The reform of the Schengen Borders Code aims at reducing the amount of temporary generalised internal EU border checks. However, it would escalate checks on specific groups of people. In particular, the deal would allow police authorities in joint patrols to carry out “random” document checks near internal EU borders with the aim of apprehending people without valid travel or residence documents. Research has already shown that police tend to stop people for checks based on racial, ethnic, or religious characteristics. It is clear that these checks will depend on police’s decisions about who “looks like” a person without valid papers.

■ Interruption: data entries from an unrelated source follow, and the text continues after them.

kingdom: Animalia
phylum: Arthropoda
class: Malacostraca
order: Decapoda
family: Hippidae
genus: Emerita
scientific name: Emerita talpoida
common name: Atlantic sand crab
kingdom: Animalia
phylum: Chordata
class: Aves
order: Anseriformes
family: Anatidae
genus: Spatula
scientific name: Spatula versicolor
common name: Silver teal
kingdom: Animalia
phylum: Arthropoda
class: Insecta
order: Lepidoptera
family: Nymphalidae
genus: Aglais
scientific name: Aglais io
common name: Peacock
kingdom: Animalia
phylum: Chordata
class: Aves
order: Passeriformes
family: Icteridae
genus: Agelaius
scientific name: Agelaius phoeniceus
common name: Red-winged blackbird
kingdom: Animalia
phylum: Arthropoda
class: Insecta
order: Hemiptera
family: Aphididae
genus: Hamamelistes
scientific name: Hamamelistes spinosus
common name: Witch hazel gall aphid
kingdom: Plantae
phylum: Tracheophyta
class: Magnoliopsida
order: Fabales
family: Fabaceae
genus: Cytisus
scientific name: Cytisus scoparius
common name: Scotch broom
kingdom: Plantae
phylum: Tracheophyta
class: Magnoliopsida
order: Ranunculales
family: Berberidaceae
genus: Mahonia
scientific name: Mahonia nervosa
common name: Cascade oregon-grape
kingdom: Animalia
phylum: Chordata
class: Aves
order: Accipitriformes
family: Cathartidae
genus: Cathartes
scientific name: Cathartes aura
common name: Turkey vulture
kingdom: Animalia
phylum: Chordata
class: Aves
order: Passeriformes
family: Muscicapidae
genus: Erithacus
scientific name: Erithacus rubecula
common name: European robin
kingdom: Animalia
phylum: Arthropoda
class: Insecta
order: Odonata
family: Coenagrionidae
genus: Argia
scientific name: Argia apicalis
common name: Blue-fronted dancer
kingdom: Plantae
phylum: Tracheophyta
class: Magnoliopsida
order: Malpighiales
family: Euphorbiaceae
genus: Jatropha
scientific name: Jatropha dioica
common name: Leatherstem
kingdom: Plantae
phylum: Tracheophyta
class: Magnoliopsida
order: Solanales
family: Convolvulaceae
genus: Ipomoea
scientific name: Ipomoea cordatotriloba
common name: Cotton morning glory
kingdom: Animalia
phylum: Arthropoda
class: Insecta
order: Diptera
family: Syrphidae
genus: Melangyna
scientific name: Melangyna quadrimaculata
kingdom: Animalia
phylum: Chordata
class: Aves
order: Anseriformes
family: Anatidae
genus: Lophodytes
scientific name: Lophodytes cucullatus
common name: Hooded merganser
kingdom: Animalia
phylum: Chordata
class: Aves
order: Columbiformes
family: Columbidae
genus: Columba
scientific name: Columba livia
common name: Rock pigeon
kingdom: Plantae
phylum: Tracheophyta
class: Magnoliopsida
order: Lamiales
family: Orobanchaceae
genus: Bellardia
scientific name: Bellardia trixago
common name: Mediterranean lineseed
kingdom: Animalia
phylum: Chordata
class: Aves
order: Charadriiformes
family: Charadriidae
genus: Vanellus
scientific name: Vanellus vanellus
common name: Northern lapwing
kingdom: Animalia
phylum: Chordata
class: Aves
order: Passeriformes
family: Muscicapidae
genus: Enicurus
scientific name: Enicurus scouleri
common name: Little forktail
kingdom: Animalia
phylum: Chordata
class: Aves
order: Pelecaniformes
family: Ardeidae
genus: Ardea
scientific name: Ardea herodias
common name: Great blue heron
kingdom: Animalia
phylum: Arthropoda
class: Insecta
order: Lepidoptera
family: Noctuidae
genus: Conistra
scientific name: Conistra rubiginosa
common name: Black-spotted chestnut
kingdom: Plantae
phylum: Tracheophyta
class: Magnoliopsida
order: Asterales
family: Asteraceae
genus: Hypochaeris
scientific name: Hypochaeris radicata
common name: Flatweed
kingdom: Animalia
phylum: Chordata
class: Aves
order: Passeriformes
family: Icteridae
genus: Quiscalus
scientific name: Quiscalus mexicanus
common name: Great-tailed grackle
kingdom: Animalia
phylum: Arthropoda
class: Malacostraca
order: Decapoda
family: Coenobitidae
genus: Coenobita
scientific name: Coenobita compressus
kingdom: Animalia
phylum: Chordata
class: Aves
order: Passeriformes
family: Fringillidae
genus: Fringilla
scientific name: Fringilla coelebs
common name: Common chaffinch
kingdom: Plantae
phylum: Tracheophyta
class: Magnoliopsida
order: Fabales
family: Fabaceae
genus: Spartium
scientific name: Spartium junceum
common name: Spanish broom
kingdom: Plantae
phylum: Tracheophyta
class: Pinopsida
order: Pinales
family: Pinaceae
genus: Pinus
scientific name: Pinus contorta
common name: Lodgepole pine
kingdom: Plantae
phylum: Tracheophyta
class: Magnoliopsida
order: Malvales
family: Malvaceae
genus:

Silvia Carta, Advocacy Officer at PICUM, said: “This agreement embraces a very harmful narrative which assumes that people crossing borders without valid documents are a threat to the EU and proposes to address it by increasing policing, while de facto encouraging racial profiling”.

The deal would also legalise the violent practice of ‘internal pushbacks’, which consists in apprehending and detaining people caught without a valid document near an internal border, and transferring them to the member state the police think the person came from without conducting an individual assessment. It is still unclear which ‘safeguards’ have been introduced to protect children, who are not explicitly excluded from such transfer procedures.

The deal would most likely escalate the use of monitoring and surveillance technologies that do not apply relevant safeguards and would be at odds with existing EU data protection legislation and fundamental rights.

Lastly, the deal would also allow internal checks and increased policing in situations of so-called “instrumentalisation of migration”, that is when a member state claims that a non-EU country or ‘hostile non state actor’ is pushing migrants towards external EU borders for political reasons. This is an extremely problematic concept, whose codification into EU law would introduce broad derogations to fundamental rights, including the right to asylum and freedom of movement.